_Required work_:
1. In two sentences, summarize the article on the Hunting Month given below.
2. Print the part of the article on the Hunting Month between "The ancient Hunting" and "the Spring Festival.", inclusive, with no changes.

_Passage given_:
────────

The ancient Hunting Month enters the 21st century
Updated 09:09, 15-Jan-2019
CGTN

The last month of the lunar calendar used to be called the Hunting Month in more rustic times.

That was when traps were set in the wild to catch pheasants, rabbits, deer and wild boar in preparation for the rounds of feasting during the Spring Festival.

In spite of the urban spread of China's population, the year-end tradition of preserving meat is still very popular, with a variety of birds, fish and cuts of beef, mutton, and pork strung up in backyards and balconies to catch the winter wind and sun.

People hang up cured ducks in south China's Guangdong Province. /VCG Photo

People hang up cured ducks in south China's Guangdong Province. /VCG Photo

Let's start from the southern part of China where Cantonese cured meats form elaborate displays at Lunar New Year markets.

Sausages are made from hand-cut belly pork and marinated in salt, plenty of sugar and quality Chinese yellow liquor, which tinges the links with that characteristic red.

This is also the time when fresh duck or goose livers are marinated in spices, sugar and liquor, and stuffed into intestines. These, unlike the meat sausages, are seasonal delicacies only available for a limited time.

A man hangs up cured fish ans sausages in south China's Guangdong Province. /VCG Photo

A man hangs up cured fish ans sausages in south China's Guangdong Province. /VCG Photo

Another uniquely Cantonese cured product is a whole pig liver, which is hollowed out and stuffed with a piece of pork fat. Surprisingly, this is not hard to eat.

The liver turns firm during the curing process, while the fat turns crisp and transparent. The Cantonese cook steams and then cuts these liver sausages into very thin slivers, serving them on slices of steamed arrowroot or yam.

────────

_Extracted records_:
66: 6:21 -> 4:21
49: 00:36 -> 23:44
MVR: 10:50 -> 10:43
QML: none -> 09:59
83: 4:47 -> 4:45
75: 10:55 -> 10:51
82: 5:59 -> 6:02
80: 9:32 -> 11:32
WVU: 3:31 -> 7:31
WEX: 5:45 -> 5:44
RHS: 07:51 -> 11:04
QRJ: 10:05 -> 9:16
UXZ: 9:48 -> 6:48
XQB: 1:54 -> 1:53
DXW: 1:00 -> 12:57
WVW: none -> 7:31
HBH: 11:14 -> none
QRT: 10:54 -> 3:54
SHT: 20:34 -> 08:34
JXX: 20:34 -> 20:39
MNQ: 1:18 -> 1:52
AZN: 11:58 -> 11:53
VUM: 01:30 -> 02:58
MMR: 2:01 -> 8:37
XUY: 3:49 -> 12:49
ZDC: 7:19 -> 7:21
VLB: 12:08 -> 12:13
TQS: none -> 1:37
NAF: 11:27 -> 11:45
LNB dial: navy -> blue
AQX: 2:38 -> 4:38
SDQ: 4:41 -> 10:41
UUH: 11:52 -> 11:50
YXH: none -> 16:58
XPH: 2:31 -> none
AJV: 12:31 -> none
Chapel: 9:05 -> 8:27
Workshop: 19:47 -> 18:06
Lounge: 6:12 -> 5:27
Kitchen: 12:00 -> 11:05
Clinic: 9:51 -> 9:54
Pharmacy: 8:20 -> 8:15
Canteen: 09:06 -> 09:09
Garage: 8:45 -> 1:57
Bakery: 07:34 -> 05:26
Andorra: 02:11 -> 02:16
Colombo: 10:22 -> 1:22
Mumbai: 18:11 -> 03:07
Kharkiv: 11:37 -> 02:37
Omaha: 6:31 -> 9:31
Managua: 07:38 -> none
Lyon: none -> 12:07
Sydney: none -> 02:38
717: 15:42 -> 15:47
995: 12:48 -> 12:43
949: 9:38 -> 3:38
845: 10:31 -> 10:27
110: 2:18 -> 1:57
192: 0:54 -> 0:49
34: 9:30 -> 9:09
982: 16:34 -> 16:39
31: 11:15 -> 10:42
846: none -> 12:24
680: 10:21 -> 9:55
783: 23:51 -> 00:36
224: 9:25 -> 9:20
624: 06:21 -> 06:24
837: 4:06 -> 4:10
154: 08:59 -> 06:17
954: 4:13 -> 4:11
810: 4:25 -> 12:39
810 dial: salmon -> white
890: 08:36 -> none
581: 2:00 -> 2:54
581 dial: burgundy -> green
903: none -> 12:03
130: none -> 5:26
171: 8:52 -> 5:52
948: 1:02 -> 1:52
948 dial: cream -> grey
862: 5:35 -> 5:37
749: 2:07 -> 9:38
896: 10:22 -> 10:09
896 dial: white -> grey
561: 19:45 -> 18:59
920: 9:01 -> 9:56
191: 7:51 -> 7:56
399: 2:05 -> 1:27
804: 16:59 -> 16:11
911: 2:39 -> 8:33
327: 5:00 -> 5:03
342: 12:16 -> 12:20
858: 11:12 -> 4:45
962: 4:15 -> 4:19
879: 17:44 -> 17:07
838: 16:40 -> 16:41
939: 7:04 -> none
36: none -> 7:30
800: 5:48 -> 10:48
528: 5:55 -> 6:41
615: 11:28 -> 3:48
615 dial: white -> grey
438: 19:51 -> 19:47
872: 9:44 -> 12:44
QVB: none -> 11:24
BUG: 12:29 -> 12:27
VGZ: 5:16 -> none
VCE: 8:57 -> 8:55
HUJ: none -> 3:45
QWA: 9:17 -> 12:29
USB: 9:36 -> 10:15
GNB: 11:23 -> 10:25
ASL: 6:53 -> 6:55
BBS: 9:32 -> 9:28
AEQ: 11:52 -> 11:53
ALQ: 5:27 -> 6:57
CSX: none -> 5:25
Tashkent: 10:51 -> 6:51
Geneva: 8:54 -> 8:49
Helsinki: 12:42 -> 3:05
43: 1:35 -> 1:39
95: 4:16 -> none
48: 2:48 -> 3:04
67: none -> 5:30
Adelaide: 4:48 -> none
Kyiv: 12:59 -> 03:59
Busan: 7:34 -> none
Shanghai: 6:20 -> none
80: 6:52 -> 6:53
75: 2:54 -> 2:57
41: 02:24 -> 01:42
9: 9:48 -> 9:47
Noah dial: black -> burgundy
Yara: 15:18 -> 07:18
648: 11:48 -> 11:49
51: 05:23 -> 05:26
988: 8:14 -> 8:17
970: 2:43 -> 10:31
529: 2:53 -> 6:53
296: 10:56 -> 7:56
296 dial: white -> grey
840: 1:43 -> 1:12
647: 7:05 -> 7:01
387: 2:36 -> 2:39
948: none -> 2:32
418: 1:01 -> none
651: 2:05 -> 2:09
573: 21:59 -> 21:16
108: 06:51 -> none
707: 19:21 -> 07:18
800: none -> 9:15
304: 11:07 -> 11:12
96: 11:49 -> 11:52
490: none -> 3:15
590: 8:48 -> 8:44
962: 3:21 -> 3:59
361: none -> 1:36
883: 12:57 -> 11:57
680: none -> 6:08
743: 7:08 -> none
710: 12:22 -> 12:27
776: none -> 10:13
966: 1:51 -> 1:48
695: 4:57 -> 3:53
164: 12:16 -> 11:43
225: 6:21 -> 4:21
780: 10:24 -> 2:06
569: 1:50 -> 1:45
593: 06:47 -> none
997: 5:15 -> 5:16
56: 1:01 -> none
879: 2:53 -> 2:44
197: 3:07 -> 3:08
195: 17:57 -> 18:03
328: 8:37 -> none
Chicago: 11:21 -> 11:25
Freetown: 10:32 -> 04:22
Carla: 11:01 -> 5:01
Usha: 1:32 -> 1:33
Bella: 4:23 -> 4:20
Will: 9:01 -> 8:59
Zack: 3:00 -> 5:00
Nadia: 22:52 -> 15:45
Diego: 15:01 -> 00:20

────────

_Solutions_:
1. The last month of the lunar calendar was once called the Hunting Month, when traps were set to catch game for the Spring Festival feasts, and the year-end custom of preserving meat is still very popular despite China's urban spread. In south China, Cantonese cured meats include sausages made from hand-cut belly pork marinated in salt, sugar and Chinese yellow liquor, seasonal sausages of duck or goose liver, and whole pig livers stuffed with pork fat that are steamed, thinly sliced and served on steamed arrowroot or yam.

2.
The ancient Hunting Month enters the 21st century
Updated 09:09, 15-Jan-2019
CGTN

The last month of the lunar calendar used to be called the Hunting Month in more rustic times.

That was when traps were set in the wild to catch pheasants, rabbits, deer and wild boar in preparation for the rounds of feasting during the Spring Festival.